+++ Extracted entries
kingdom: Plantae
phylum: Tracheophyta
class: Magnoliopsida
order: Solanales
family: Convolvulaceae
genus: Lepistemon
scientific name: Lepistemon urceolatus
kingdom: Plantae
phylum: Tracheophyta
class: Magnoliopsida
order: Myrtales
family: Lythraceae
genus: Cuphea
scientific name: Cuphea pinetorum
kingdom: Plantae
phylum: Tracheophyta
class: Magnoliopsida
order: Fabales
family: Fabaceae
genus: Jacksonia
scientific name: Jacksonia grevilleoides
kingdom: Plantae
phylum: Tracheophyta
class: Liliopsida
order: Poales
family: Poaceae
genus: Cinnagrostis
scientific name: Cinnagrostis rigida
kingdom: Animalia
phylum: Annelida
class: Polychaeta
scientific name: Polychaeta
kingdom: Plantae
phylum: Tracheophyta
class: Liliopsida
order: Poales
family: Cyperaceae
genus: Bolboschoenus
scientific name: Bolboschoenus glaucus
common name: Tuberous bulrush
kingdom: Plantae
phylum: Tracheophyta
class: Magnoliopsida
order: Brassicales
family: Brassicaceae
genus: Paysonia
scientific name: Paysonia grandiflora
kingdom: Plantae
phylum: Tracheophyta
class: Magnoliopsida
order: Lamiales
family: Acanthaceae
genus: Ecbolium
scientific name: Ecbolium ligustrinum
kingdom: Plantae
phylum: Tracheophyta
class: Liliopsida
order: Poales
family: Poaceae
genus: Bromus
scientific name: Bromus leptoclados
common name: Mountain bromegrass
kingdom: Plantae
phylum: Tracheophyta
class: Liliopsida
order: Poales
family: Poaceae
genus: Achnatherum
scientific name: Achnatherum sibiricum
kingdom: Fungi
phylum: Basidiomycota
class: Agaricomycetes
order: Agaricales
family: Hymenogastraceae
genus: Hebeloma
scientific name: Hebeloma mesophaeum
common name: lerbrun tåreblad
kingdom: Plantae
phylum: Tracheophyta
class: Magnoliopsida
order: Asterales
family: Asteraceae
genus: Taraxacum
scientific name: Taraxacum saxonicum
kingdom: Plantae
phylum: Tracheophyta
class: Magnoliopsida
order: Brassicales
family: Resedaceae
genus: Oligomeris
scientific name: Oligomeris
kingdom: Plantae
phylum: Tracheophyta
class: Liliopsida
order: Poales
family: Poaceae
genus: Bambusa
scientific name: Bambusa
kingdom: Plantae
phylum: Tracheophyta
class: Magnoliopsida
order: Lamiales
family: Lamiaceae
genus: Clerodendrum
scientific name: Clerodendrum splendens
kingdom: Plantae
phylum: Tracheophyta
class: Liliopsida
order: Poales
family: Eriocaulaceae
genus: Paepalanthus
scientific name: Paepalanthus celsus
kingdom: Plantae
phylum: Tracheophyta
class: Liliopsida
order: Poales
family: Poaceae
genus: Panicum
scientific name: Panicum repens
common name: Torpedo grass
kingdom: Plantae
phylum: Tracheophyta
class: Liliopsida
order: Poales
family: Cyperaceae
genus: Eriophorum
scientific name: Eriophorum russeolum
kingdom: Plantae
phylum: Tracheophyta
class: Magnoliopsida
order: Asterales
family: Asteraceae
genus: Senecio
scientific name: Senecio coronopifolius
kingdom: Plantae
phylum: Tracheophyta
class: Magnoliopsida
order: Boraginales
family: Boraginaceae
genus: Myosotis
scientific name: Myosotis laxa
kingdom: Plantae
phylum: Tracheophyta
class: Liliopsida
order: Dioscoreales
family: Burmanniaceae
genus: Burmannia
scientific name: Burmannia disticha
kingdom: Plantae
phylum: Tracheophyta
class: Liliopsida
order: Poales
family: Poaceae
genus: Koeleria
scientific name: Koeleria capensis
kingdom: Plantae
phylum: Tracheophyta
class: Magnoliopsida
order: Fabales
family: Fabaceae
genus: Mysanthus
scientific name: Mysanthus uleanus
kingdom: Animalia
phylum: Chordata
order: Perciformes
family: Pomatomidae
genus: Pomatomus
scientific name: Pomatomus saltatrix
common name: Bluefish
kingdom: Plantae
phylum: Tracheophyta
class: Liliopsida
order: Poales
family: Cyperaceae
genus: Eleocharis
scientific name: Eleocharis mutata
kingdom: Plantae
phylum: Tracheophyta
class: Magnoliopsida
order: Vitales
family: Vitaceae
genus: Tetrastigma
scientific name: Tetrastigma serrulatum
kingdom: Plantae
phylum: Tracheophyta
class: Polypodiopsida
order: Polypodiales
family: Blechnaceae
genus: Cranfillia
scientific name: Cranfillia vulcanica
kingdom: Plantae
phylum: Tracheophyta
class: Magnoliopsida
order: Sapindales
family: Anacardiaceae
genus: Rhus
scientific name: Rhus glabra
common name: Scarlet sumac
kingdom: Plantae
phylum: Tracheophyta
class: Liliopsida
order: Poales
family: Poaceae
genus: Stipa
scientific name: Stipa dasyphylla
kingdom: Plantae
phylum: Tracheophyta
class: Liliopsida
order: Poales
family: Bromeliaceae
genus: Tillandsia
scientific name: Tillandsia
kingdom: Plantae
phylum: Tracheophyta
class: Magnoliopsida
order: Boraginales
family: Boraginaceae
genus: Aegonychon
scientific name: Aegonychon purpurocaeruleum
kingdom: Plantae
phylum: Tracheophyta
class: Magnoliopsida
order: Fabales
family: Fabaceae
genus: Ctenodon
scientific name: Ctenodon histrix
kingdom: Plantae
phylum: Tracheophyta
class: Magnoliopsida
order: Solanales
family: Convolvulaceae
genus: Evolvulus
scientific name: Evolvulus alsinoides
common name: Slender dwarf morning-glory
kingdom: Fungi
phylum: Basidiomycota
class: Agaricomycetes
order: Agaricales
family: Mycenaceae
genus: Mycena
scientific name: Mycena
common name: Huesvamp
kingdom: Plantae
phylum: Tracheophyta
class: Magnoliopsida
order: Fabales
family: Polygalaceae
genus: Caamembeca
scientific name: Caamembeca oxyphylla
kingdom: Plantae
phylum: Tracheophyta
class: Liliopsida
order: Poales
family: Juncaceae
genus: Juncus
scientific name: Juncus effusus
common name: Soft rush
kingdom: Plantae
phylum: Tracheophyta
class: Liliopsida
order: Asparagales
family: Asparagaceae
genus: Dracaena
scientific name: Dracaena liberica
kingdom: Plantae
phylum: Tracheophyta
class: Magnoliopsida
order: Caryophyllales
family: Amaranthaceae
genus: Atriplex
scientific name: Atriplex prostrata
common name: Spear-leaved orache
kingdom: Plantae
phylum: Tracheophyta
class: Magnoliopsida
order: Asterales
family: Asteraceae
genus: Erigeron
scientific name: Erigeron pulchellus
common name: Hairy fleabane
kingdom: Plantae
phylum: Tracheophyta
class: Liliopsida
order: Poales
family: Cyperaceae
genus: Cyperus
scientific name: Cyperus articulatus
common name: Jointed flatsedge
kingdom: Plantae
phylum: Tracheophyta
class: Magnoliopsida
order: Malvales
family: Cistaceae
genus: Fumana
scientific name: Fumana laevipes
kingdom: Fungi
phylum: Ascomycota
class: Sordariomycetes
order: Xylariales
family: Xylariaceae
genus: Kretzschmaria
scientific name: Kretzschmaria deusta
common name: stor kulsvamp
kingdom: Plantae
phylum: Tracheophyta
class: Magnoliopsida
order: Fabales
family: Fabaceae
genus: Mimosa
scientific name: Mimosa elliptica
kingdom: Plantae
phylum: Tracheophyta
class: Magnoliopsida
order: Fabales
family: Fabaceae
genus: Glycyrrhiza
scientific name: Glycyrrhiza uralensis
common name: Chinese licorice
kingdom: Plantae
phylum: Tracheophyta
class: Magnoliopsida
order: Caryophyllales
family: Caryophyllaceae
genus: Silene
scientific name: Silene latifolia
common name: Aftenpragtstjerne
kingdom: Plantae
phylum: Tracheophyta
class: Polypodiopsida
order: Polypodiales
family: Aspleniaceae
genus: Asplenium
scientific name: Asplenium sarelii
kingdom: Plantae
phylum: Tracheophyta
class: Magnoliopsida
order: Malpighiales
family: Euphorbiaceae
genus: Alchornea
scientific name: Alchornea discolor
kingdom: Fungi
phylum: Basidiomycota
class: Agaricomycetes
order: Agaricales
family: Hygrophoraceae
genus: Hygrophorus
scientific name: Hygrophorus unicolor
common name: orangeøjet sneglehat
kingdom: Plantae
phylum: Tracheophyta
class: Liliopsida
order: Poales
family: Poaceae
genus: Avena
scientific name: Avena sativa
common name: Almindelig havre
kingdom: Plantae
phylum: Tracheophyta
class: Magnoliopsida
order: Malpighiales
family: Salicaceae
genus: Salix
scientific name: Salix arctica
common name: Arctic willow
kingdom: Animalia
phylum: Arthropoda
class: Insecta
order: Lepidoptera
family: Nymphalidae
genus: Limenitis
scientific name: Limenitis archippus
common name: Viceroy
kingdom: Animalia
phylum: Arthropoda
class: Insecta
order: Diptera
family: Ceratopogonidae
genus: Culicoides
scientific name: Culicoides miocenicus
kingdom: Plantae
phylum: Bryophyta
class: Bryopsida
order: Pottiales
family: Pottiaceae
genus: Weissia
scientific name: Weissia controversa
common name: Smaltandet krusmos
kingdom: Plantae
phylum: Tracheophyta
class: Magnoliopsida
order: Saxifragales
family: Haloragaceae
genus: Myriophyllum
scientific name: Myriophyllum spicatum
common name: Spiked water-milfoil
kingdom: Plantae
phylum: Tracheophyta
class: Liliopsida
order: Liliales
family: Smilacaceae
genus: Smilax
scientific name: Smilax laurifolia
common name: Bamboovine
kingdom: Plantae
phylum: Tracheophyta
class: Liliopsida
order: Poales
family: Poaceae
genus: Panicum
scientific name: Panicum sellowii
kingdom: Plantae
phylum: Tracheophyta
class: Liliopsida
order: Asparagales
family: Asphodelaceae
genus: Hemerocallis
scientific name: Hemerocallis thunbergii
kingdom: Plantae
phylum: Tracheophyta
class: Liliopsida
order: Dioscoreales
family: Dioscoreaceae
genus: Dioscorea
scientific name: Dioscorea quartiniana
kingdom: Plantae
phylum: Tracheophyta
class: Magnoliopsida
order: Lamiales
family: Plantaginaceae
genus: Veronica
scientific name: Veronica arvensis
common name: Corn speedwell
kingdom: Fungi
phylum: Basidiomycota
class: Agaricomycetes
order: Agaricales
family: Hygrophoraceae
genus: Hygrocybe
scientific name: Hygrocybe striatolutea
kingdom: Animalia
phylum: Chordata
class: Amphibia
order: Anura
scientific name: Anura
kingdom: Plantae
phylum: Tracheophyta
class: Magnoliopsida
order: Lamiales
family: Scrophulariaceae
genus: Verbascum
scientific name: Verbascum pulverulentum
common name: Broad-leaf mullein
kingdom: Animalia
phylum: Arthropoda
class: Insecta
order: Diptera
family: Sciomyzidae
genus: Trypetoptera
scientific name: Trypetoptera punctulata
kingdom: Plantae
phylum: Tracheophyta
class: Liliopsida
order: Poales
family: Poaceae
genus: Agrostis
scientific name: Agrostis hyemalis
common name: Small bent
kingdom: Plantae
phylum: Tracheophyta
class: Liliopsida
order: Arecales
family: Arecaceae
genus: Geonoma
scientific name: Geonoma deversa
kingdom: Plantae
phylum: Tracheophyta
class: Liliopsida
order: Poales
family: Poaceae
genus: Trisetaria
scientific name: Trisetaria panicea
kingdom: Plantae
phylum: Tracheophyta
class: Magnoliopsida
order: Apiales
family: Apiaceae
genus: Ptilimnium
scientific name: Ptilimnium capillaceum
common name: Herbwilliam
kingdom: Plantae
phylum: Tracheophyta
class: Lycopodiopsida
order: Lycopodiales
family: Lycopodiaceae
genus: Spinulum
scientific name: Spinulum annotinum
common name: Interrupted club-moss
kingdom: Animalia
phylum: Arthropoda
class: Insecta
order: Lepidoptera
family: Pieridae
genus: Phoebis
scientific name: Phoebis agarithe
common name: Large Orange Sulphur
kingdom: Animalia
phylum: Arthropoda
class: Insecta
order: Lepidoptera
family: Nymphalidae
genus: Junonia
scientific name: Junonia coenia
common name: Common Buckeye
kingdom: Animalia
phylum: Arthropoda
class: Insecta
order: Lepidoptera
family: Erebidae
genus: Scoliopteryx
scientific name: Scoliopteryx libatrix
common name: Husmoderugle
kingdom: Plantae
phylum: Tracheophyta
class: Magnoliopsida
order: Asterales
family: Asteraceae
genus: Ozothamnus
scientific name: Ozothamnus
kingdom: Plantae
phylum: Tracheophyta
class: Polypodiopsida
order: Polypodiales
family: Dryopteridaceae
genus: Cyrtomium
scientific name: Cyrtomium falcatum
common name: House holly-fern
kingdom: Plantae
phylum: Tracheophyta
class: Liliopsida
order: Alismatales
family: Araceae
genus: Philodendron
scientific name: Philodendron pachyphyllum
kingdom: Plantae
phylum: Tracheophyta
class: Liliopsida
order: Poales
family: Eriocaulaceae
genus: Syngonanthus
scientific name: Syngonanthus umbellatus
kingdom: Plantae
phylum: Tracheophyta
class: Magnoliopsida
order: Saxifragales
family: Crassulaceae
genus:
++++++
## Requirements
Arrange the lines from the line containing "scientific name: Myosotis laxa" through the line containing "family: Pomatomidae", inclusive, as a JSON list of strings with one string per line and blank lines omitted.

## Answer to this exercise
[
  "scientific name: Myosotis laxa",
  "kingdom: Plantae",
  "phylum: Tracheophyta",
  "class: Liliopsida",
  "order: Dioscoreales",
  "family: Burmanniaceae",
  "genus: Burmannia",
  "scientific name: Burmannia disticha",
  "kingdom: Plantae",
  "phylum: Tracheophyta",
  "class: Liliopsida",
  "order: Poales",
  "family: Poaceae",
  "genus: Koeleria",
  "scientific name: Koeleria capensis",
  "kingdom: Plantae",
  "phylum: Tracheophyta",
  "class: Magnoliopsida",
  "order: Fabales",
  "family: Fabaceae",
  "genus: Mysanthus",
  "scientific name: Mysanthus uleanus",
  "kingdom: Animalia",
  "phylum: Chordata",
  "order: Perciformes",
  "family: Pomatomidae"
]